» PROBLEM DESCRIPTION: Turn the part of the rows that opens with the line containing "## Technical Stack" and closes with the line containing "## 1. How to install and run this project" into a JSON list of strings, one string per line, with both of those lines included and blank lines skipped. Leave the pictures out of the answer.

» RECORDS FOR PROCESSING:

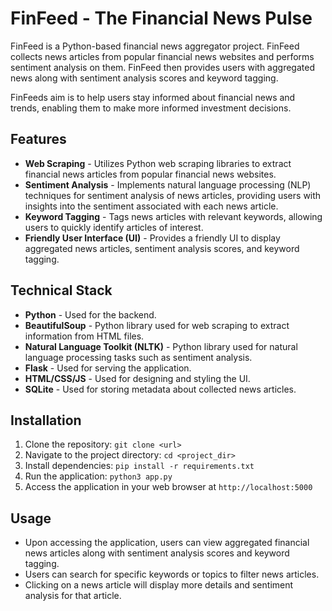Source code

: # FinFeed - The Financial News Pulse

FinFeed is a Python-based financial news aggregator project. FinFeed collects news articles from popular financial news websites and performs sentiment analysis on them. FinFeed then provides users with aggregated news along with sentiment analysis scores and keyword tagging.

FinFeeds aim is to help users stay informed about financial news and trends, enabling them to make more informed investment decisions.

## Features

- **Web Scraping** - Utilizes Python web scraping libraries to extract financial news articles from popular financial news websites.
- **Sentiment Analysis** - Implements natural language processing (NLP) techniques for sentiment analysis of news articles, providing users with insights into the sentiment associated with each news article.
- **Keyword Tagging** - Tags news articles with relevant keywords, allowing users to quickly identify articles of interest.
- **Friendly User Interface (UI)** - Provides a friendly UI to display aggregated news articles, sentiment analysis scores, and keyword tagging.

## Technical Stack

- **Python** - Used for the backend.
- **BeautifulSoup** - Python library used for web scraping to extract information from HTML files.
- **Natural Language Toolkit (NLTK)** - Python library used for natural language processing tasks such as sentiment analysis.
- **Flask** - Used for serving the application.
- **HTML/CSS/JS** - Used for designing and styling the UI.
- **SQLite** - Used for storing metadata about collected news articles.

## Installation

1. Clone the repository: `git clone <url>`
2. Navigate to the project directory: `cd <project_dir>`
3. Install dependencies: `pip install -r requirements.txt`
4. Run the application: `python3 app.py`
5. Access the application in your web browser at `http://localhost:5000`

## Usage

- Upon accessing the application, users can view aggregated financial news articles along with sentiment analysis scores and keyword tagging.
- Users can search for specific keywords or topics to filter news articles.
- Clicking on a news article will display more details and sentiment analysis for that article.
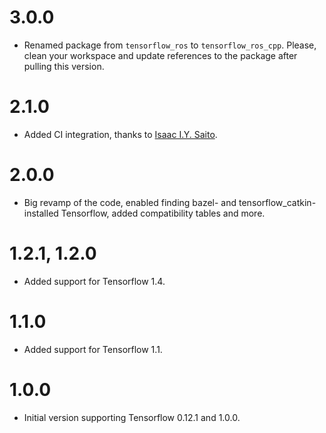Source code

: # 3.0.0
- Renamed package from `tensorflow_ros` to `tensorflow_ros_cpp`. Please, clean your workspace and update references to the package after pulling this version.

# 2.1.0
- Added CI integration, thanks to [Isaac I.Y. Saito](https://github.com/130s).

# 2.0.0
- Big revamp of the code, enabled finding bazel- and tensorflow_catkin-installed Tensorflow, added compatibility tables and more.

# 1.2.1, 1.2.0
- Added support for Tensorflow 1.4.

# 1.1.0
- Added support for Tensorflow 1.1.

# 1.0.0
- Initial version supporting Tensorflow 0.12.1 and 1.0.0.
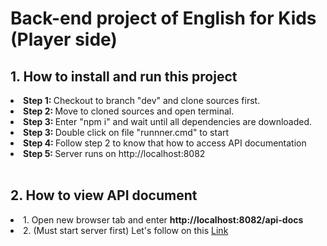 # Back-end project of English for Kids (Player side)

## 1. How to install and run this project

<li><b>Step 1: </b>Checkout to branch "dev" and clone sources first.</li>
<li><b>Step 2: </b>Move to cloned sources and open terminal.</li>
<li><b>Step 3: </b>Enter "npm i" and wait until all dependencies are downloaded.</li>
<li><b>Step 3: </b>Double click on file "runnner.cmd" to start</li>
<li><b>Step 4: </b>Follow step 2 to know that how to access API documentation</li>
<li><b>Step 5: </b>Server runs on http://localhost:8082</li>

</br>

## 2. How to view API document

<li>1. Open new browser tab and enter <b>http://localhost:8082/api-docs</b></li>

<li>2. (Must start server first) Let's follow on this
<a target="_blank" href="http://localhost:8082/api-docs">Link</a></li>
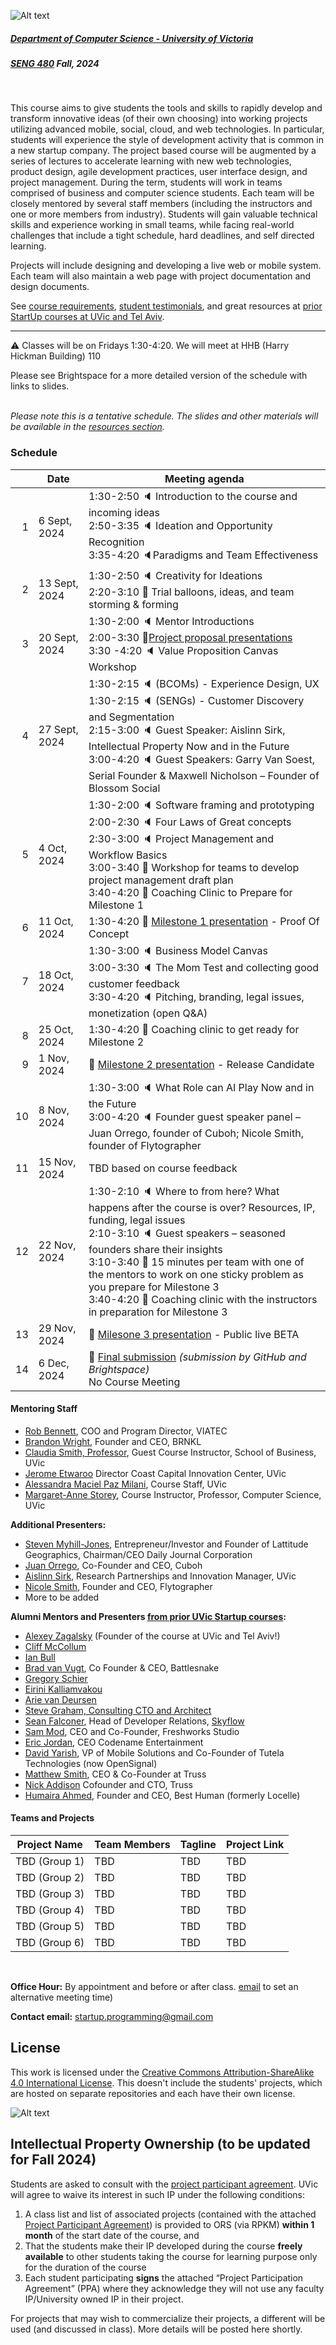 ![Alt text](images/logo.png)

##### [Department of Computer Science - University of Victoria](http://www.csc.uvic.ca/)
##### [SENG 480](https://heat.csc.uvic.ca/coview/course/202409/SENG480) Fall, 2024
<br>

This course aims to give students the tools and skills to rapidly develop and transform innovative ideas (of their own choosing) into working projects utilizing advanced mobile, social, cloud, and web technologies. In particular, students will experience the style of development activity that is common in a new startup company. The project based course will be augmented by a series of lectures to accelerate learning with new web technologies, product design, agile development practices, user interface design, and project management. During the term, students will work in teams comprised of business and computer science students. Each team will be closely mentored by several staff members (including the instructors and one or more members from industry). Students will gain valuable technical skills and experience working in small teams, while facing real-world challenges that include a tight schedule, hard deadlines, and self directed learning.

Projects will include designing and developing a live web or mobile system. Each team will also maintain a web page with project documentation and design documents.

See [course requirements](requirements.md), [student testimonials](testimonials.md), and great resources at [prior StartUp courses at UVic and Tel Aviv](past%20semesters).

---

⚠️ Classes will be on Fridays 1:30-4:20.
We will meet at HHB (Harry Hickman Building) 110

Please see Brightspace for a more detailed version of the schedule with links to slides.


<br> *Please note this is a tentative schedule. The slides and other materials will be available in the [resources section](resources).*

### Schedule

|     | Date          | Meeting agenda                                                                                                                                                                                                                                                                                                                                                                                                                                                                                                                                                                                                                                                                           |
|----:|---------------|-----------------------------------------------------------------------------------------------------------------------------------------------------------------------------------------------------|
|   1 | 6 Sept, 2024  | 1:30-2:50 🔈 Introduction to the course and incoming ideas  <br> 2:50-3:35 🔈 Ideation and Opportunity Recognition <br> 3:35-4:20 🔈Paradigms and Team Effectiveness  |                    |
|   2 | 13 Sept, 2024  | 1:30-2:50 🔈 Creativity for Ideations <br> 2:20-3:10  👥  Trial balloons, ideas, and team storming & forming         |
|   3 | 20 Sept, 2024 | 1:30-2:00 🔈 Mentor Introductions <br> 2:00-3:30 🚩[Project proposal presentations](/presenting%20your%20ideas.md) <br> 3:30 -4:20 🔈 Value Proposition Canvas Workshop          |
|   4 | 27 Sept, 2024  |  1:30-2:15 🔈 (BCOMs) - Experience Design, UX <br> 1:30-2:15 🔈 (SENGs) - Customer Discovery and Segmentation <br>  2:15-3:00 🔈 Guest Speaker: Aislinn Sirk, Intellectual Property Now and in the Future <br> 3:00-4:20 🔈 Guest Speakers: Garry Van Soest, Serial Founder & Maxwell Nicholson – Founder of Blossom Social | 
| 5 | 4 Oct, 2024   | 1:30-2:00 🔈 Software framing and prototyping <br> 2:00-2:30 🔈 Four Laws of Great concepts <br> 2:30-3:00 🔈 Project Management and Workflow Basics <br> 3:00-3:40 👥 Workshop for teams to develop project management draft plan <br> 3:40-4:20 👥 Coaching Clinic to Prepare for Milestone 1 | 
| 6 | 11 Oct, 2024  | 1:30-4:20 🚩 [Milestone 1 presentation](/milestone%201%20-%20proof%20of%20concept.md) - Proof Of Concept |    
|   7 | 18 Oct, 2024 | 1:30-3:00 🔈 Business Model Canvas <br> 3:00-3:30  🔈 The Mom Test and collecting good customer feedback <br> 3:30-4:20 🔈 Pitching, branding, legal issues, monetization (open Q&A)         |
|   8 | 25 Oct, 2024  | 1:30-4:20 👥  Coaching clinic to get ready for Milestone 2 |
|   9 | 1 Nov, 2024 | 🚩 [Milestone 2 presentation](/milestone%202%20-%20release%20candidate.md) - Release Candidate  |                                                                                                      
|  10 | 8 Nov, 2024 | 1:30-3:00 🔈 What Role can AI Play Now and in the Future <br> 3:00-4:20 🔈 Founder guest speaker panel – Juan Orrego, founder of Cuboh; Nicole Smith, founder of Flytographer  |                              
|  11 | 15 Nov, 2024 | TBD based on course feedback |
|  12 | 22 Nov, 2024 | 1:30-2:10 🔈 Where to from here? What happens after the course is over? Resources, IP, funding, legal issues <br>  2:10-3:10  🔈 Guest speakers – seasoned founders share their insights <br> 3:10-3:40 👥 15 minutes per team with one of the mentors to work on one sticky problem as you prepare for Milestone 3 <br> 3:40-4:20 👥 Coaching clinic with the instructors in preparation for Milestone 3   |
|  13 | 29 Nov, 2024  | 🚩 [Milesone 3 presentation](/milestone%203%20-%20public%20beta.md) - Public live BETA <br>  |
|  14   | 6 Dec, 2024 | 🏁 [Final submission](/final%20submission.md) *(submission by GitHub and Brightspace)* <br> No Course Meeting |                       

<a name="mentoring-staff"></a>
#### Mentoring Staff
- [Rob Bennett](https://www.linkedin.com/in/robebennett/?originalSubdomain=ca), COO and Program Director, VIATEC
- [Brandon Wright](https://www.linkedin.com/in/coastalbrandon/?originalSubdomain=ca), Founder and CEO, BRNKL
- [Claudia Smith, Professor](https://www.linkedin.com/in/dr-claudia-smith-29b318a/?originalSubdomain=ca), Guest Course Instructor, School of Business, UVic
- [Jerome Etwaroo](https://www.linkedin.com/in/jerome-etwaroo-16547a33/) Director Coast Capital Innovation Center, UVic
- [Alessandra Maciel Paz Milani](https://www.linkedin.com/in/alessandrapm/?originalSubdomain=ca), Course Staff, UVic
- [Margaret-Anne Storey](https://margaretstorey.com/), Course Instructor, Professor, Computer Science, UVic

**Additional Presenters:**
- [Steven Myhill-Jones](https://www.linkedin.com/in/steven-myhill-jones-6857607/?originalSubdomain=ca), Entrepreneur/Investor and Founder of Lattitude Geographics, Chairman/CEO Daily Journal Corporation
- [Juan Orrego](https://www.cuboh.com/), Co-Founder and CEO, Cuboh
- [Aislinn Sirk](https://www.linkedin.com/in/aislinn-sirk-1728b119), Research Partnerships and Innovation Manager, UVic
- [Nicole Smith](https://www.flytographer.com/), Founder and CEO, Flytographer
- More to be added

**Alumni Mentors and Presenters [from prior UVic Startup courses](https://github.com/margaretstorey/startup2024/tree/main/past%20semesters):**
- [Alexey Zagalsky](http://alexeyza.com/) (Founder of the course at UVic and Tel Aviv!)
- [Cliff McCollum](https://ca.linkedin.com/in/cliffmccollum)
- [Ian Bull](http://ianbull.com/)
- [Brad van Vugt](https://www.linkedin.com/in/bradvanvugt/), Co Founder & CEO, Battlesnake
- [Gregory Schier](http://schier.co/)
- [Eirini Kalliamvakou](https://www.linkedin.com/in/eirini-kalliamvakou-1016865/?originalSubdomain=ca)
- [Arie van Deursen](http://www.st.ewi.tudelft.nl/~arie/)
- [Steve Graham, Consulting CTO and Architect](https://www.linkedin.com/in/stevegraham2/)
- [Sean Falconer](https://www.linkedin.com/in/seanf/), Head of Developer Relations, [Skyflow](https://www.skyflow.com/)
- [Sam Mod](https://www.linkedin.com/in/samarthmod/?originalSubdomain=ca), CEO and Co-Founder, Freshworks Studio
- [Eric Jordan](https://www.linkedin.com/in/eric-jordan-97347111/), CEO Codename Entertainment
- [David Yarish](https://www.linkedin.com/in/david-yarish-6a055614/), VP of Mobile Solutions and Co-Founder of Tutela Technologies (now OpenSignal)
- [Matthew Smith](https://www.linkedin.com/in/matthew-smith250/), CEO & Co-Founder at Truss
- [Nick Addison](https://www.linkedin.com/in/nick-addison-42a90012a/) Cofounder and CTO, Truss
- [Humaira Ahmed](https://www.linkedin.com/in/humaira-ahmed-besthuman/), Founder and CEO, Best Human (formerly Locelle)
 

<a name="teams-and-projects"></a>
#### Teams and Projects

| Project Name | Team Members | Tagline | Project Link |
| ------------ | -------------- | -------------- | -------------- |
| TBD (Group 1) |  TBD | TBD | TBD |
| TBD (Group 2) |  TBD | TBD | TBD |
| TBD (Group 3) |  TBD | TBD | TBD |
| TBD (Group 4) |  TBD | TBD | TBD |
| TBD (Group 5) |  TBD | TBD | TBD |
| TBD (Group 6) |  TBD | TBD | TBD |
<br>

**Office Hour:** By appointment and before or after class.  [email](mailto:startup.programming@gmail.com) to set an alternative meeting time) 

**Contact email:** [startup.programming@gmail.com](mailto:startup.programming@gmail.com)

## License
This work is licensed under the [Creative Commons Attribution-ShareAlike 4.0 International License](http://creativecommons.org/licenses/by-sa/4.0/). This doesn't include the students' projects, which are hosted on separate repositories and each have their own license.

![Alt text](https://i.creativecommons.org/l/by-sa/4.0/88x31.png "Creative Commons Attribution-ShareAlike 4.0 International License")

## Intellectual Property Ownership (to be updated for Fall 2024)
Students are asked to consult with the [project participant agreement](resources/Project_Participant_Agreement_c.pdf). UVic will agree to waive its
interest in such IP under the following conditions:

1. A class list and list of associated projects (contained with the attached [Project Participant Agreement](resources/Project_Participant_Agreement.pdf)) is provided to ORS (via RPKM) **within 1 month** of the start date of the course, and
2. That the students make their IP developed during the course **freely available** to other students taking the course for learning purpose only for the duration of the course
3. Each student participating **signs** the attached “Project Participation Agreement” (PPA) where they acknowledge they will not use any faculty IP/University owned IP in their project.

For projects that may wish to commercialize their projects, a different will be used (and discussed in class).  More details will be posted here shortly. 

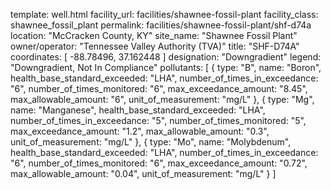 template: well.html
facility_url: facilities/shawnee-fossil-plant
facility_class: shawnee_fossil_plant
permalink: facilities/shawnee-fossil-plant/shf-d74a
location: "McCracken County, KY"
site_name: "Shawnee Fossil Plant"
owner/operator: "Tennessee Valley Authority (TVA)"
title: "SHF-D74A"
coordinates: [
  -88.78496,
  37.162448
]
designation: "Downgradient"
legend: "Downgradient, Not In Compliance"
pollutants: [
  {
  type: "B",
  name: "Boron",
  health_base_standard_exceeded: "LHA",
  number_of_times_in_exceedance: "6",
  number_of_times_monitored: "6",
  max_exceedance_amount: "8.45",
  max_allowable_amount: "6",
  unit_of_measurement: "mg/L"
  },
  {
  type: "Mg",
  name: "Manganese",
  health_base_standard_exceeded: "LHA",
  number_of_times_in_exceedance: "5",
  number_of_times_monitored: "5",
  max_exceedance_amount: "1.2",
  max_allowable_amount: "0.3",
  unit_of_measurement: "mg/L"
  },
  {
  type: "Mo",
  name: "Molybdenum",
  health_base_standard_exceeded: "LHA",
  number_of_times_in_exceedance: "6",
  number_of_times_monitored: "6",
  max_exceedance_amount: "0.72",
  max_allowable_amount: "0.04",
  unit_of_measurement: "mg/L"
  }
]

» EXERCISE RESULT:
[
  "## Technical Stack",
  "- **Python** - Used for the backend.",
  "- **BeautifulSoup** - Python library used for web scraping to extract information from HTML files.",
  "- **Natural Language Toolkit (NLTK)** - Python library used for natural language processing tasks such as sentiment analysis.",
  "- **Flask** - Used for serving the application.",
  "- **HTML/CSS/JS** - Used for designing and styling the UI.",
  "- **SQLite** - Used for storing metadata about collected news articles.",
  "## Installation",
  "1. Clone the repository: `git clone <url>`",
  "2. Navigate to the project directory: `cd <project_dir>`",
  "3. Install dependencies: `pip install -r requirements.txt`",
  "4. Run the application: `python3 app.py`",
  "5. Access the application in your web browser at `http://localhost:5000`",
  "## Usage",
  "- Upon accessing the application, users can view aggregated financial news articles along with sentiment analysis scores and keyword tagging.",
  "- Users can search for specific keywords or topics to filter news articles.",
  "- Clicking on a news article will display more details and sentiment analysis for that article.",
  "Source code",
  ": # 3.0.0",
  "- Renamed package from `tensorflow_ros` to `tensorflow_ros_cpp`. Please, clean your workspace and update references to the package after pulling this version.",
  "# 2.1.0",
  "- Added CI integration, thanks to [Isaac I.Y. Saito](https://github.com/130s).",
  "# 2.0.0",
  "- Big revamp of the code, enabled finding bazel- and tensorflow_catkin-installed Tensorflow, added compatibility tables and more.",
  "# 1.2.1, 1.2.0",
  "- Added support for Tensorflow 1.4.",
  "# 1.1.0",
  "- Added support for Tensorflow 1.1.",
  "# 1.0.0",
  "- Initial version supporting Tensorflow 0.12.1 and 1.0.0.",
  " # Back-end project of English for Kids (Player side)",
  "## 1. How to install and run this project"
]